Let me tell you a little story of a patient who is very similar to the one you described. We had a patient at the county jail who was always complaining of chest pain. Appeared perfectly normal when we got there, and always turned out to be nothing. Three weeks ago, another unit got the call. They arrived on scene and found everything to be like always. Pt was CAAOX4, BS = and clear, SPo2 97%, HR and BP a little elevated, skin warm and dry. They determined that the patient was not having a cardiac event and transported in non-emergency...until he coded. Seems he was having an MI after all. Now we have a medic who has been suspended without pay while it is investigated, and who will probably lose his license over this. Could have been prevented if he had just followed protocol.
Hope this shows you why your way may not be the optimal way. This guy is a good medic. He just fell into the trap of thinking every cardiac patient will present in a certain way. I had a call a few months ago for a 25 year old having chest pains. No one expects a 25 year old to be having a cardiac event. This patient was a little diaphoretic, but he was doing landscaping on a warm day with high humidity so that was easily explained. He had no pertinent Hx. His vitals were normal initially, but changed enroute. We followed our CP protocol thinking initially that it was for nothing. The monitor showed no changes. Turns out he was having a RVI. Treat the patient, don't try to prove he is lying about what is going on
GazHaz, please spare me your stories and analogies. I'm not trying to be an ass but I've been a paramedic for the past 15 years, I've worked in both high volume urban settings and low and slow rural systems. I have my BS in nursing and have acted as training officer for two different departments. In short, I didn't just fall off the apple cart. I also have stories of patients who the medics thought were full of crap that ended up coding. I too have had personal experience where my initial perception with a frequent flyer ended up being wrong. So you didn’t “show me” anything other then you have no problem being condescending to someone you don’t really know.
You have also completely misrepresented what I've posted in this thread. I am NOT trying "to prove (anyone) is lying about what is going on". In fact I strongly resent the implication. I could care less if the patient is or is not lying. I never stated or even intimated that I am. What I am stating is that I will not run the chest pain protocol blindly. I will not hook every patient up ALS that I come into contact with - just in case. Once again, I am NOT a trained monkey. What the person tells me isn’t now nor ever will be the sole determining factor in how I care for a patient. If there’s one thing I’ve learned in my life and in this profession it’s that people lie all the time for almost no explainable reason. It’s not going to change how I care for them.

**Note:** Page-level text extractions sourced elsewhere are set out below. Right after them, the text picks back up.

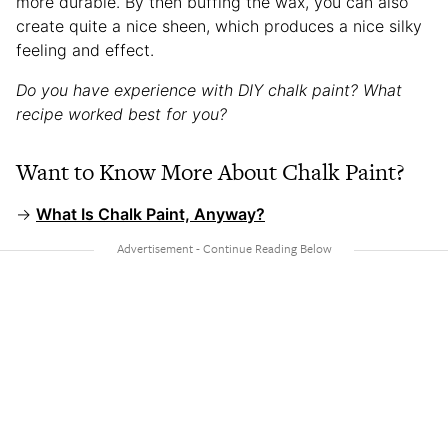
more durable. By then buffing the wax, you can also
create quite a nice sheen, which produces a nice silky
feeling and effect.
Do you have experience with DIY chalk paint? What
recipe worked best for you?
Want to Know More About Chalk Paint?
→
What Is Chalk Paint, Anyway?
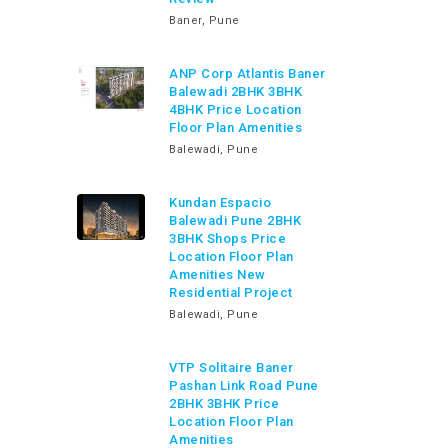
Baner, Pune
ANP Corp Atlantis Baner
Balewadi 2BHK 3BHK
4BHK Price Location
Floor Plan Amenities
Balewadi, Pune
Kundan Espacio
Balewadi Pune 2BHK
3BHK Shops Price
Location Floor Plan
Amenities New
Residential Project
Balewadi, Pune
VTP Solitaire Baner
Pashan Link Road Pune
2BHK 3BHK Price
Location Floor Plan
Amenities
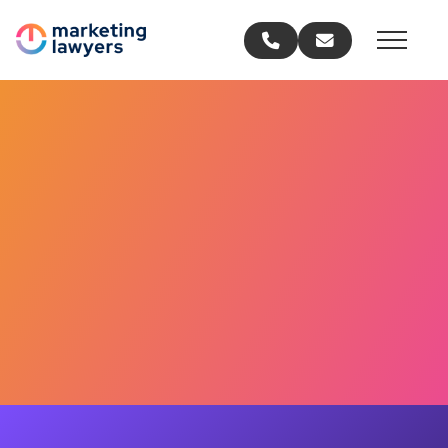
Call us
Email us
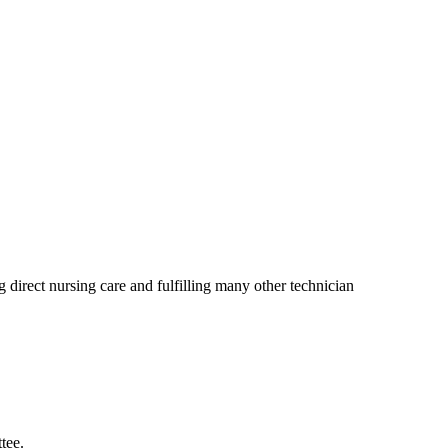
direct nursing care and fulfilling many other technician
tee.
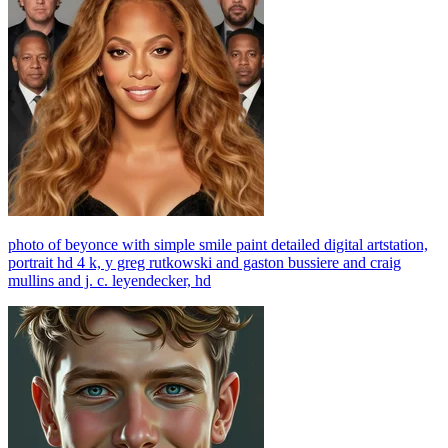
photo of beyonce with simple smile paint detailed digital artstation,
portrait hd 4 k, y greg rutkowski and gaston bussiere and craig
mullins and j. c. leyendecker, hd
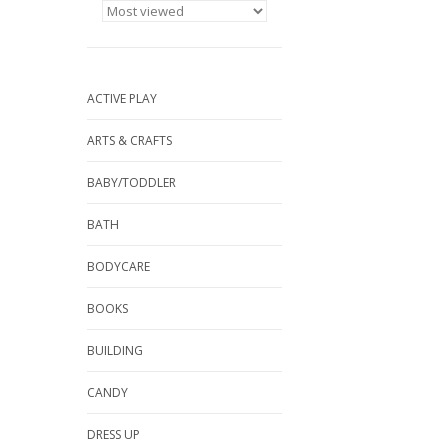
ACTIVE PLAY
ARTS & CRAFTS
BABY/TODDLER
BATH
BODYCARE
BOOKS
BUILDING
CANDY
DRESS UP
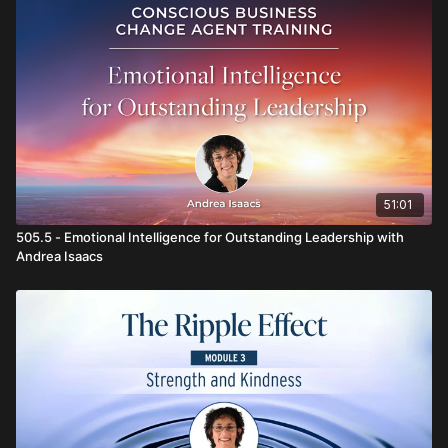
51:01
505.5 - Emotional Intelligence for Outstanding Leadership with
Andrea Isaacs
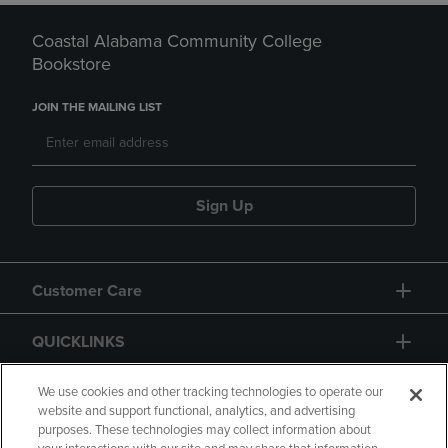
Coastal Alabama Community College
Bookstore
JOIN THE MAILING LIST
Sign Up
Customer Care
QUICKLINKS
GIFT CARD
We use cookies and other tracking technologies to operate our
website and support functional, analytics, and advertising
purposes. These technologies may collect information about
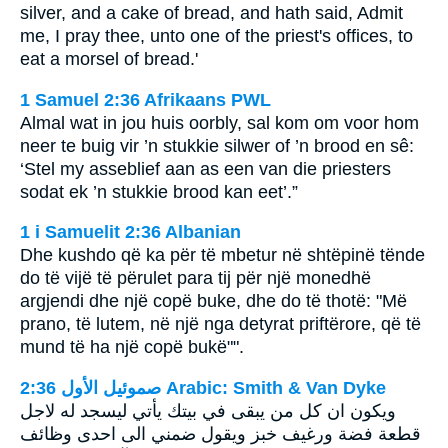
silver, and a cake of bread, and hath said, Admit
me, I pray thee, unto one of the priest's offices, to
eat a morsel of bread.'
1 Samuel 2:36 Afrikaans PWL
Almal wat in jou huis oorbly, sal kom om voor hom
neer te buig vir ’n stukkie silwer of ’n brood en sê:
‘Stel my asseblief aan as een van die priesters
sodat ek ’n stukkie brood kan eet’.”
1 i Samuelit 2:36 Albanian
Dhe kushdo që ka për të mbetur në shtëpinë tënde
do të vijë të përulet para tij për një monedhë
argjendi dhe një copë buke, dhe do të thotë: "Më
prano, të lutem, në një nga detyrat priftërore, që të
mund të ha një copë bukë"".
ﺻﻤﻮﺋﻴﻞ ﺍﻷﻭﻝ 2:36 Arabic: Smith & Van Dyke
ويكون ان كل من يبقى في بيتك يأتي ليسجد له لاجل
قطعة فضة ورغيف خبز ويقول ضمني الى احدى وظائف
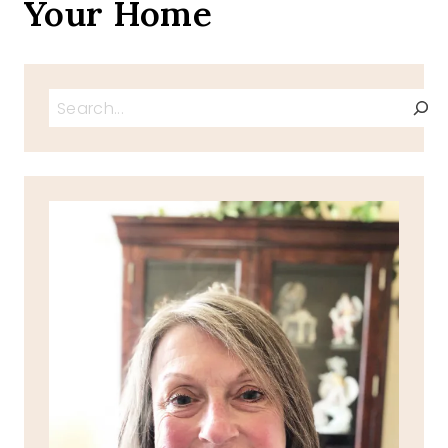
Your Home
Search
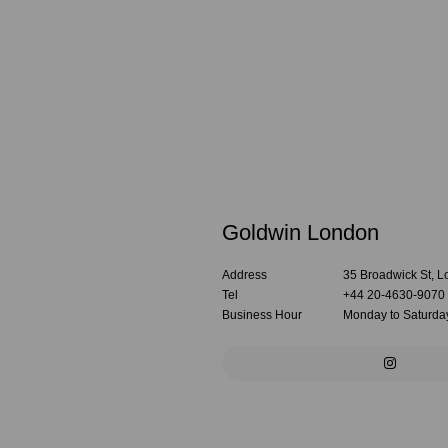
Goldwin London
Address
35 Broadwick St,
Tel
+44 20-4630-9070
Business Hour
Monday to Saturday:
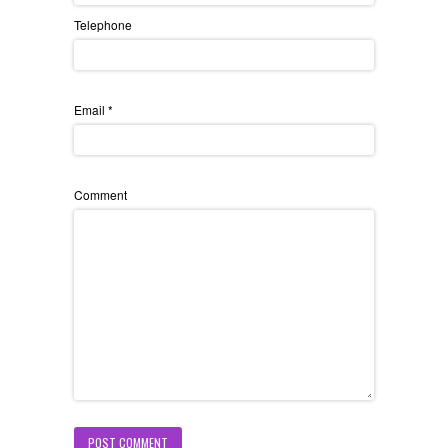
Telephone
Email
*
Comment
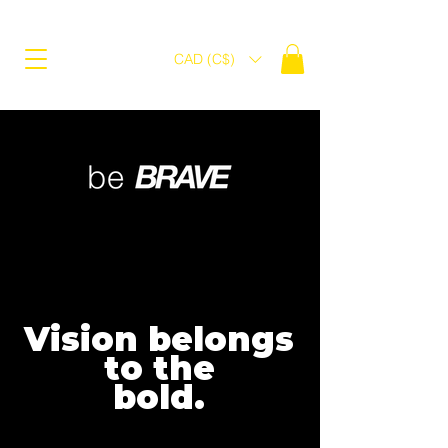
CAD (C$)
Vision belongs
to the
bold.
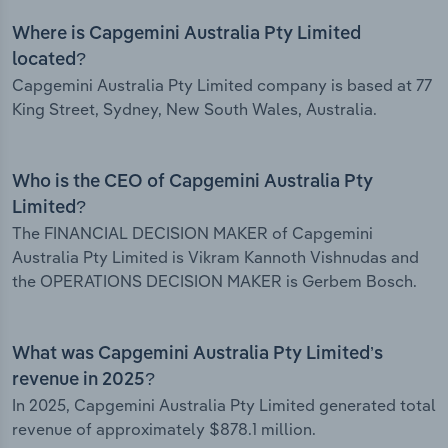
Where is Capgemini Australia Pty Limited
located?
Capgemini Australia Pty Limited company is based at 77
King Street, Sydney, New South Wales, Australia.
Who is the CEO of Capgemini Australia Pty
Limited?
The FINANCIAL DECISION MAKER of Capgemini
Australia Pty Limited is Vikram Kannoth Vishnudas and
the OPERATIONS DECISION MAKER is Gerbem Bosch.
What was Capgemini Australia Pty Limited’s
revenue in 2025?
In 2025, Capgemini Australia Pty Limited generated total
revenue of approximately $878.1 million.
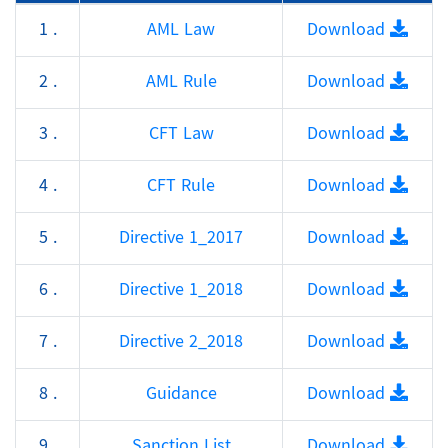
1 .
AML Law
Download
2 .
AML Rule
Download
3 .
CFT Law
Download
4 .
CFT Rule
Download
5 .
Directive 1_2017
Download
6 .
Directive 1_2018
Download
7 .
Directive 2_2018
Download
8 .
Guidance
Download
9 .
Sanction List
Download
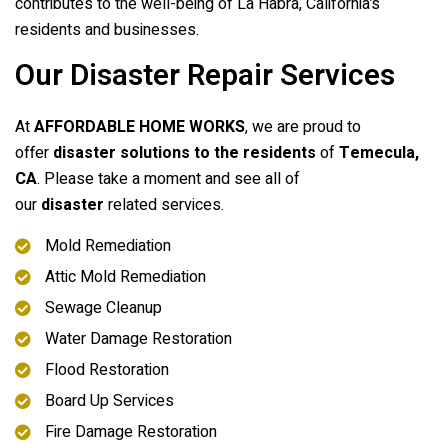
contributes to the well-being of La Habra, California’s
residents and businesses.
Our Disaster Repair Services
At
AFFORDABLE HOME WORKS
, we are proud to
offer
disaster solutions to the residents
of
Temecula,
CA
. Please take a moment and see all of
our
disaster
related services.
Mold Remediation
Attic Mold Remediation
Sewage Cleanup
Water Damage Restoration
Flood Restoration
Board Up Services
Fire Damage Restoration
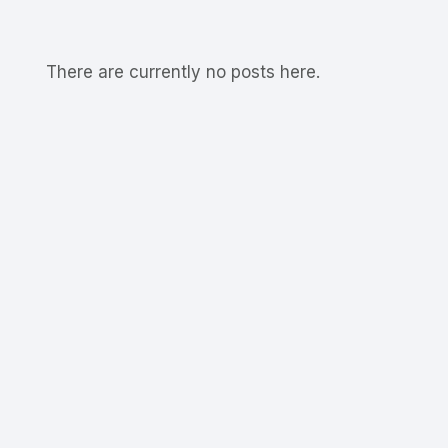
There are currently no posts here.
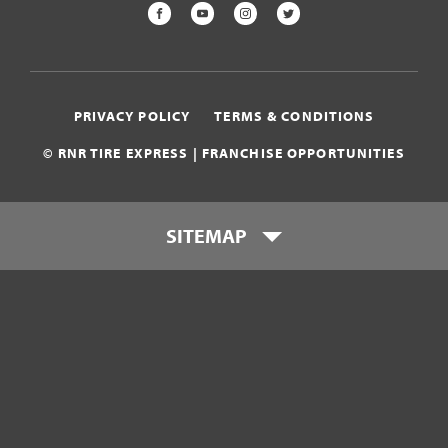
FACEBOOK
YOUTUBE
INSTAGRAM
TWITTER
PRIVACY POLICY
TERMS & CONDITIONS
© RNR TIRE EXPRESS | FRANCHISE OPPORTUNITIES
SITEMAP
Who is RNR Tire Express?
What makes RNR Tire Express
unique?
What is my investment?
Franchise Support Team
Testimonials
Get Started
Download Franchise eBook
Contact Us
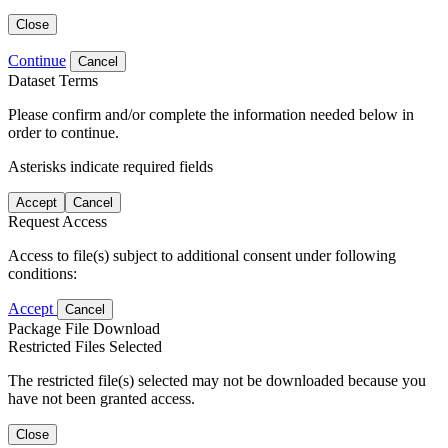
Close
Continue
Cancel
Dataset Terms
Please confirm and/or complete the information needed below in
order to continue.
Asterisks indicate required fields
Accept
Cancel
Request Access
Access to file(s) subject to additional consent under following
conditions:
Accept
Cancel
Package File Download
Restricted Files Selected
The restricted file(s) selected may not be downloaded because you
have not been granted access.
Close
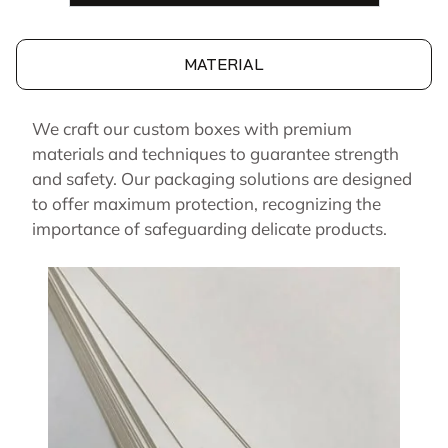
MATERIAL
We craft our custom boxes with premium
materials and techniques to guarantee strength
and safety. Our packaging solutions are designed
to offer maximum protection, recognizing the
importance of safeguarding delicate products.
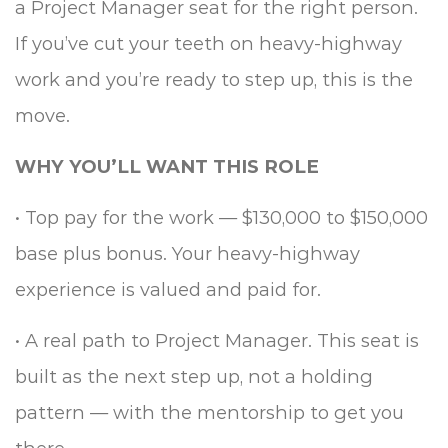
a Project Manager seat for the right person.
If you’ve cut your teeth on heavy-highway
work and you’re ready to step up, this is the
move.
WHY YOU’LL WANT THIS ROLE
•
Top pay for the work — $130,000 to $150,000
base plus bonus. Your heavy-highway
experience is valued and paid for.
•
A real path to Project Manager. This seat is
built as the next step up, not a holding
pattern — with the mentorship to get you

If I were to follow your advice, ALL calls I respond to should be ALS - you know, just in case they drop dead. In that kind of world there would be no thought process and every EMT and Paramedic would become the quintessential cookbook medic. And when that day comes will you then be defending medics that bottomed out a patient's BP with Nitro when there really wasn't any real indication that the patient needed it in the first place? Will you think its okay that we start giving out morphine, fentanyl, or other controlled pain meds to anyone that says the magic word?
In my opinion that is total backwards thinking. Maybe we should just go back to the old Johnny and Roy days and not even start an IV unless we can raise Rampart on the radio. Better yet, let's just do away with paramedics and pay Doctors to run the rigs, I'm sure they would just jump at the chance. I completely disagree with that brain dead approach to our profession which you seem to be espousing. Instead of telling medics to educate themselves and move our profession forward it seems you would rather dummy everything down.
Also you seem to be ignoring the fact that we're not giving out sugar pills here! We're administering heavy duty medications so we damn well shouldn't be giving them to people that don't really need them! Is that a smart thing to do? Isn't that negligent?
I do know one thing, if I did the follow your advice I wouldn’t be practicing in any of our local systems very long as the Medical Director would punch my ticket if I kept dumping meds into every – let’s say – questionably legitimate patient I came into contact with. Not only isn’t it “the optimal way” it’s also dangerous.
Man, I didn't want to come onto these boards and get into arguments but not only didn't I agree with your last post I honestly found it to be smug and patronizing. Sorry if this response upsets you but I have never been one to back down, especially when I didn’t throw the first punch.